Like its northerly neighbor of West Ridge, Arcadia Terrace was annexed into the city of Chicago in 1893. With East Rogers Park booming, the neighborhood relied on the economic resources and developing businesses of both East and West Rogers Park for its commerce. But by the turn of the century the brickyards formerly located along the North Branch of the Chicago River moved to the area near present-day Kedzie Avenue to cash in on the land’s natural clay and sand deposits. Laborers came to the area to mine the deposits. As soon as the construction of the North Channel of the Sanitary District began, more clay was uncovered, thus creating more jobs and continued economic prosperity for nearby residents of Arcadia Terrace. With the surge in excavating and construction projects in the area, Scandinavian and German immigrants flocked to the neighborhood seeking work. The pay was lucrative and Arcadia Terrace soon built up a reputation for its finely-crafted residential architecture where the laborers made their homes.

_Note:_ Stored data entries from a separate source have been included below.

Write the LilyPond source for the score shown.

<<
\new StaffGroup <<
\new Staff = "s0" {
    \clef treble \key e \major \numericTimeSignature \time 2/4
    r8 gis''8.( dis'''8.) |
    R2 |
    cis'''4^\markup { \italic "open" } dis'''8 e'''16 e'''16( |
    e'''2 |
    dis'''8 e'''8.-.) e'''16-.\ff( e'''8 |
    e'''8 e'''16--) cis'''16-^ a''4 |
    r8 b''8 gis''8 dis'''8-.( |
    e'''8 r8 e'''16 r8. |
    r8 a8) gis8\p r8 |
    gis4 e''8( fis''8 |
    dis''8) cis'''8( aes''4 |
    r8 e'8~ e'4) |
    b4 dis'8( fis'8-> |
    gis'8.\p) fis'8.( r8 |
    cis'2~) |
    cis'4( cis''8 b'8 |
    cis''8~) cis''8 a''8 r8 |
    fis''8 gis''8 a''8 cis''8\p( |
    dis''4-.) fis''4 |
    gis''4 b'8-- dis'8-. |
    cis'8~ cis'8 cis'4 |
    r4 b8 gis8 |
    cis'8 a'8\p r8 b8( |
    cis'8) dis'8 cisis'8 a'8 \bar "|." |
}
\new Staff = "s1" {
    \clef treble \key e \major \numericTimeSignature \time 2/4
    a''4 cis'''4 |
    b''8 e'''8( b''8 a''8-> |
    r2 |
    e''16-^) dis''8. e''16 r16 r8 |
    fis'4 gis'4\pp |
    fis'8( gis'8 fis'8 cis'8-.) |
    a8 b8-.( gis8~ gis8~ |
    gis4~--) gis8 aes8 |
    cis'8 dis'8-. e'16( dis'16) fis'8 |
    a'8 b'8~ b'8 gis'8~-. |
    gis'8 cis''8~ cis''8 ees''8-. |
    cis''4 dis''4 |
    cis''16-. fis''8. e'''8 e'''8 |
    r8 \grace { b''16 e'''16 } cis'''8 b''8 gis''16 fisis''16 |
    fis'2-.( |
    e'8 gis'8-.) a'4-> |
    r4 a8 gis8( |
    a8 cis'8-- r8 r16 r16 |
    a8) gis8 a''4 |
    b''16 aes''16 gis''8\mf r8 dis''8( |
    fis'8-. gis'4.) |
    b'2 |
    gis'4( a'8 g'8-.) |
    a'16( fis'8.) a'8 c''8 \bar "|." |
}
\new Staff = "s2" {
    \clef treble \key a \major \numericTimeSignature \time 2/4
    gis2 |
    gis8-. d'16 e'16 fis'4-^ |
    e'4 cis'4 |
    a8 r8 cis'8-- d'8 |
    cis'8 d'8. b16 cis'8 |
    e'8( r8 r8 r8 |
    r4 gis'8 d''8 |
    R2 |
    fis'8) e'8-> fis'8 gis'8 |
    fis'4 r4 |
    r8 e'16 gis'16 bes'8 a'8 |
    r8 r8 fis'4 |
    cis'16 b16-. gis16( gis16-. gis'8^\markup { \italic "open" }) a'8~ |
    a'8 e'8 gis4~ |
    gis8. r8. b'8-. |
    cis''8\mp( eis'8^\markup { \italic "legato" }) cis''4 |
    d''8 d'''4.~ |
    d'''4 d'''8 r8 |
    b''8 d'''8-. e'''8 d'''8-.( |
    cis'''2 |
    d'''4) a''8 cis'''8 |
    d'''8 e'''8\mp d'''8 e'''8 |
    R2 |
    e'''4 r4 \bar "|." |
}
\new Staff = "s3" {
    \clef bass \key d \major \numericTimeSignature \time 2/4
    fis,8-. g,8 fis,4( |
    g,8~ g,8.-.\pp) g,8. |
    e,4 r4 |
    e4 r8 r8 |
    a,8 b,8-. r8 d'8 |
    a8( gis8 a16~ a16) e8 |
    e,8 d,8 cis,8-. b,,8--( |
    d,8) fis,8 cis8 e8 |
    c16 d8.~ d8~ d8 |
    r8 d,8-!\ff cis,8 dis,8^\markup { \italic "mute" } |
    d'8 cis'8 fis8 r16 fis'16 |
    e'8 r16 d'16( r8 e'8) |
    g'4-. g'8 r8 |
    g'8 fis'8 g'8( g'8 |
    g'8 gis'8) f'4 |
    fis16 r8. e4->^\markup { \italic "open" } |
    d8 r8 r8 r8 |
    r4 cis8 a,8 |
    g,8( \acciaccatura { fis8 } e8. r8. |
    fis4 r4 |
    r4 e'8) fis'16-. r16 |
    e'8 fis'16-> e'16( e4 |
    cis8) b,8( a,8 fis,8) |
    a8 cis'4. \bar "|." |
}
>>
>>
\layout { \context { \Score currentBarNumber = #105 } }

The end of World War I sparked a real estate boom in neighborhoods in the north side of Chicago. Many of the homes built during this period were brick bungalows and two-flats, which remain the dominant residential structures in Arcadia Terrace neighborhood today. However, poor public transportation facilities limited the construction of multi-use buildings that stacked apartment complexes above street-level storefronts, which is why Arcadia Terrace is dotted with so many single-family homes and two-story residential buildings.
Arcadia Terrace felt few side effects from the Depression Era of the 1930s. Sanitary District Canal projects kept the area fueled with jobs, and the community continued to thrive. Such growth prompted the construction of several hotels along Lincoln Avenue, a strip sometimes call 'Lincoln Bend' by historians. While many of these hotels remain physically intact today, a sizable portion of the old inns are being transformed into new condos.
The end of World War II set off the final surge of growth for the Arcadia Terrace and West Ridge neighborhoods. During this time, a large number of Jewish families moved to the north side from other parts of Chicago, along with Polish and Russian Jews. By the 1960s, the population expansion had leveled off while property values continued to climb. Today, the area encompassing Arcadia Terrace is a multicultural mecca that encompasses descendents of the neighborhood’s past generations in addition to new residents that include Middle Easterners, Indians, Pakistanis and Koreans.
As for the origin of Arcadia Terrace’s name? It refers to the tranquil peace and innocence embodied by the ancient Greek region of Arcadia. This southerly pocket neighborhood of West Ridge was so pleasantly serene it garnered its own unique identity as a type of Arcadia when it became part of Chicago in the 1890s. Today, Arcadia Terrace is synonymous with that same quiet charm that attracted residents years ago, thanks to its setting sandwiched between the hushed grounds of Rosehill Cemetery to the east, Mather and Green Briar parks to the north, and the green belt of the Chicago River to the west.